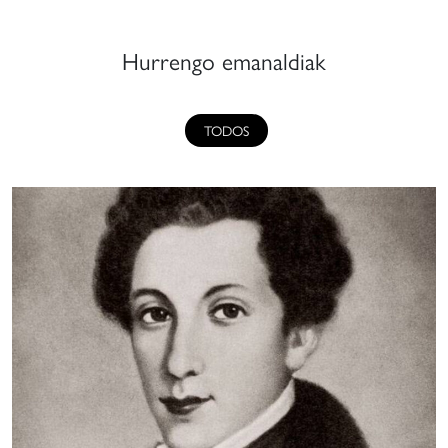
Hurrengo emanaldiak
TODOS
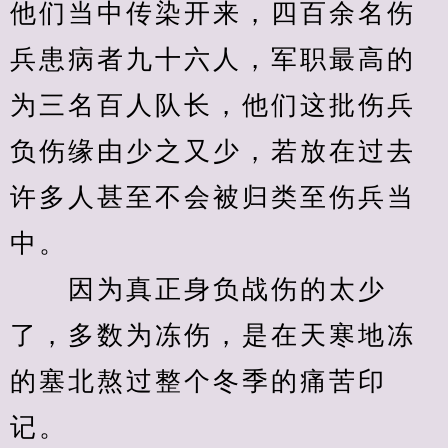
他们当中传染开来，四百余名伤
兵患病者九十六人，军职最高的
为三名百人队长，他们这批伤兵
负伤缘由少之又少，若放在过去
许多人甚至不会被归类至伤兵当
中。
　　因为真正身负战伤的太少
了，多数为冻伤，是在天寒地冻
的塞北熬过整个冬季的痛苦印
记。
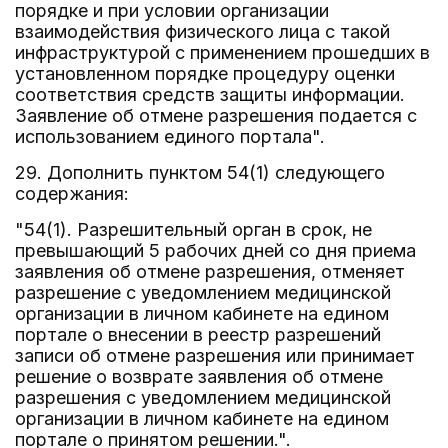
порядке и при условии организации
взаимодействия физического лица с такой
инфраструктурой с применением прошедших в
установленном порядке процедуру оценки
соответствия средств защиты информации.
Заявление об отмене разрешения подается с
использованием единого портала".
29. Дополнить пунктом 54(1) следующего
содержания:
"54(1). Разрешительный орган в срок, не
превышающий 5 рабочих дней со дня приема
заявления об отмене разрешения, отменяет
разрешение с уведомлением медицинской
организации в личном кабинете на едином
портале о внесении в реестр разрешений
записи об отмене разрешения или принимает
решение о возврате заявления об отмене
разрешения с уведомлением медицинской
организации в личном кабинете на едином
портале о принятом решении.".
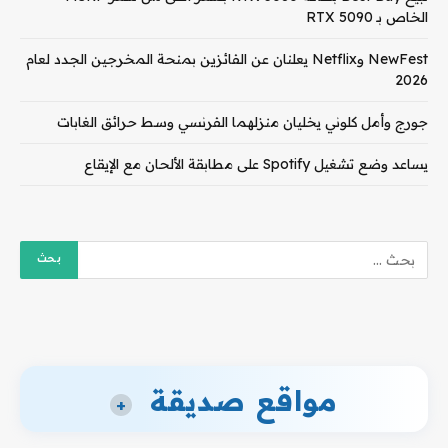
الخاص بـ RTX 5090
NewFest وNetflix يعلنان عن الفائزين بمنحة المخرجين الجدد لعام
2026
جورج وأمل كلوني يخليان منزلهما الفرنسي وسط حرائق الغابات
يساعد وضع تشغيل Spotify على مطابقة الألحان مع الإيقاع
مواقع صديقة
+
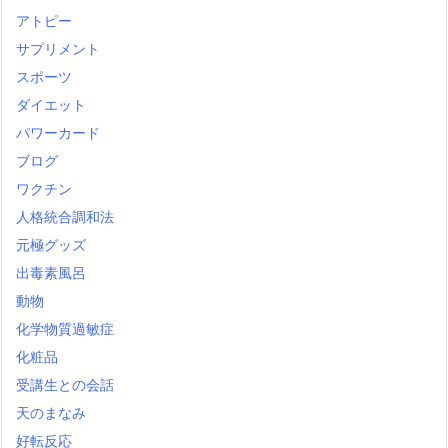
アトピー
サプリメント
スポーツ
ダイエット
パワーカード
ブログ
ワクチン
人格統合調和法
元極グッズ
出毒素風呂
動物
化学物質過敏症
化粧品
受講生との会話
天のまなみ
好転反応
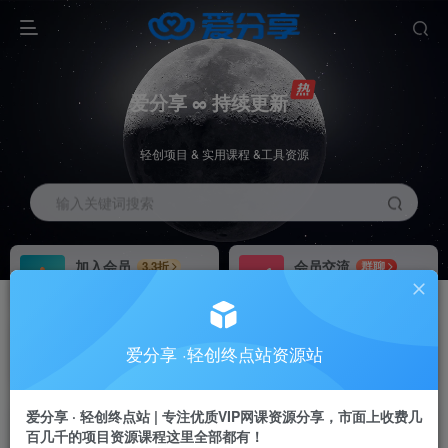
爱分享 ∞ 持续更新
轻创项目 & 实用课程 &工具资源
输入关键词搜索
加入会员
会员交流
3.3折
群聊
全站资源免费下载
研究探讨一手信息差
推广赚钱
站长招募
70%分佣
推荐
爱分享 ·轻创终点站资源站
推广返佣高达70%
24小时自动赚钱
加入会员享受权益福利
爱分享 · 轻创终点站 | 专注优质VIP网课资源分享，市面上收费几
百几千的项目资源课程这里全部都有！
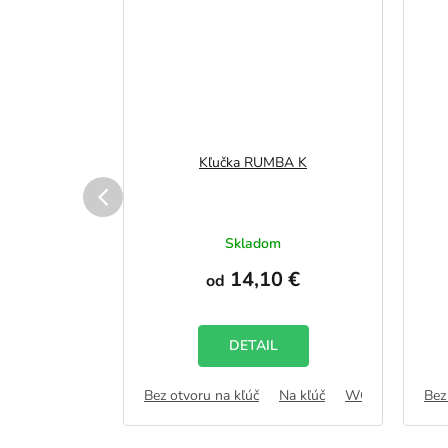
ALA
Kľučka RUMBA K
vku
Skladom
 €
14,10 €
od
DETAIL
Na kľúč
WC zámok
Bez otvoru na kľúč
FAB
Na kľúč
WC zámok
Bez
F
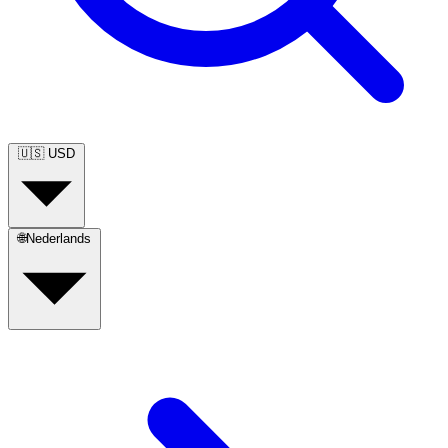
🇺🇸
USD
🌐
Nederlands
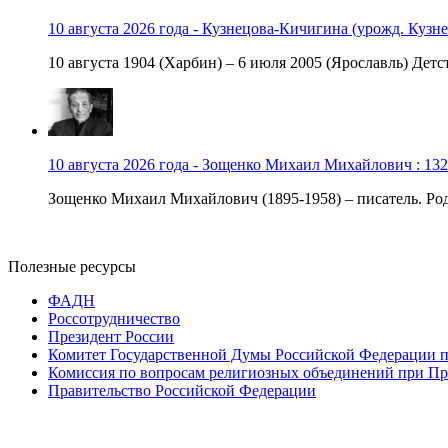
10 августа 2026 года - Кузнецова-Кичигина (урожд. Кузне
10 августа 1904 (Харбин) – 6 июля 2005 (Ярославль) Детст
10 августа 2026 года - Зощенко Михаил Михайлович : 132
Зощенко Михаил Михайлович (1895-1958) – писатель. Роди
Полезные ресурсы
ФАДН
Россотрудничество
Президент России
Комитет Государственной Думы Российской Федерации п
Комиссия по вопросам религиозных объединений при Пр
Правительство Российской Федерации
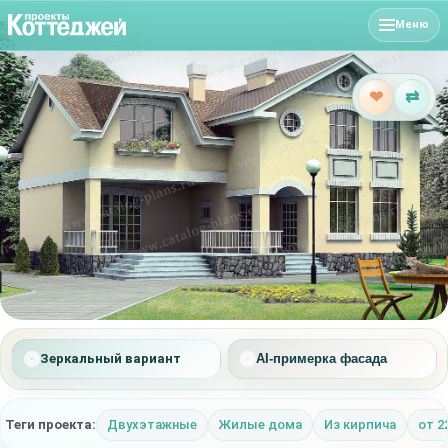
Меню
❤
⇄
Зеркальный вариант
AI-примерка фасада
Теги проекта:
Двухэтажные
Жилые дома
Из кирпича
от 2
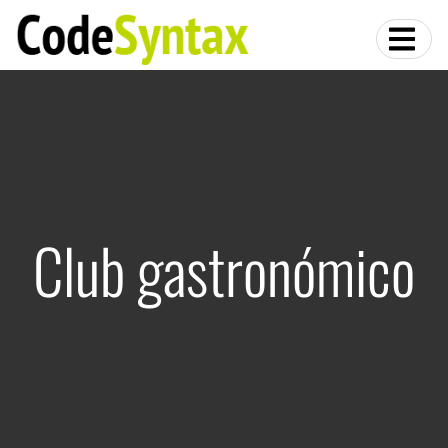
Club gastronómico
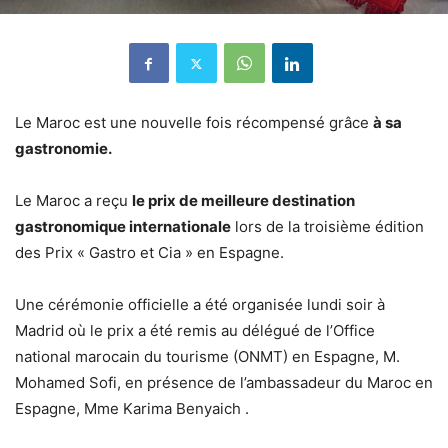
Le Maroc est une nouvelle fois récompensé grâce
à sa
gastronomie.
Le Maroc a reçu
le prix de meilleure destination
gastronomique internationale
lors de la troisième édition
des Prix « Gastro et Cia » en Espagne.
Une cérémonie officielle a été organisée lundi soir à
Madrid où le prix a été remis au délégué de l’Office
national marocain du tourisme (ONMT) en Espagne, M.
Mohamed Sofi, en présence de l’ambassadeur du Maroc en
Espagne, Mme Karima Benyaich .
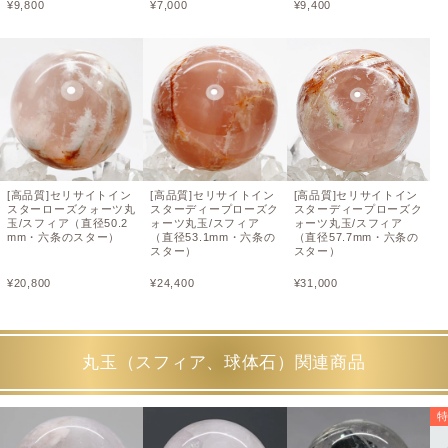
¥
9,800
¥
7,000
¥
9,400
[高品質]セリサイトイン
[高品質]セリサイトイン
[高品質]セリサイトイン
スターローズクォーツ丸
スターディープローズク
スターディープローズク
玉/スフィア（直径50.2
ォーツ丸玉/スフィア
ォーツ丸玉/スフィア
mm・六条のスター）
（直径53.1mm・六条の
（直径57.7mm・六条の
スター）
スター）
¥
20,800
¥
24,400
¥
31,000
丸玉（スフィア、球体石）関連商品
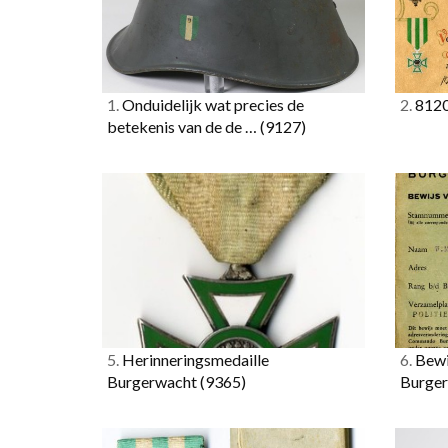
1.
Onduidelijk wat precies de
2.
812
betekenis van de de …
(9127)
5.
Herinneringsmedaille
6.
Bewi
Burgerwacht
(9365)
Burge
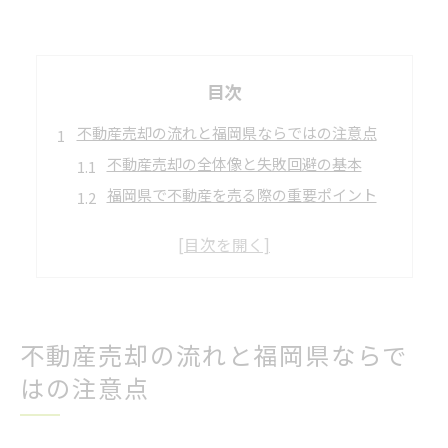
目次
不動産売却の流れと福岡県ならではの注意点
不動産売却の全体像と失敗回避の基本
福岡県で不動産を売る際の重要ポイント
不動産売却時のエリア特性を理解しよう
安心のための不動産会社選びのコツ
不動産売却に伴う手続きと予備知識
福岡県で家を売る手順を徹底解説
不動産売却の流れと福岡県ならで
福岡県の不動産売却手順を順番に解説
はの注意点
不動産会社への査定依頼から売却開始へ
媒介契約の種類と選び方のポイント
売却物件の魅力を高める準備法とは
______
**What is required:**
Look through the entries above; copy every line holding the string "августа".

**Completed task:**
10 августа 2026 года - Кузнецова-Кичигина (урожд. Кузне
10 августа 1904 (Харбин) – 6 июля 2005 (Ярославль) Детст
10 августа 2026 года - Зощенко Михаил Михайлович : 132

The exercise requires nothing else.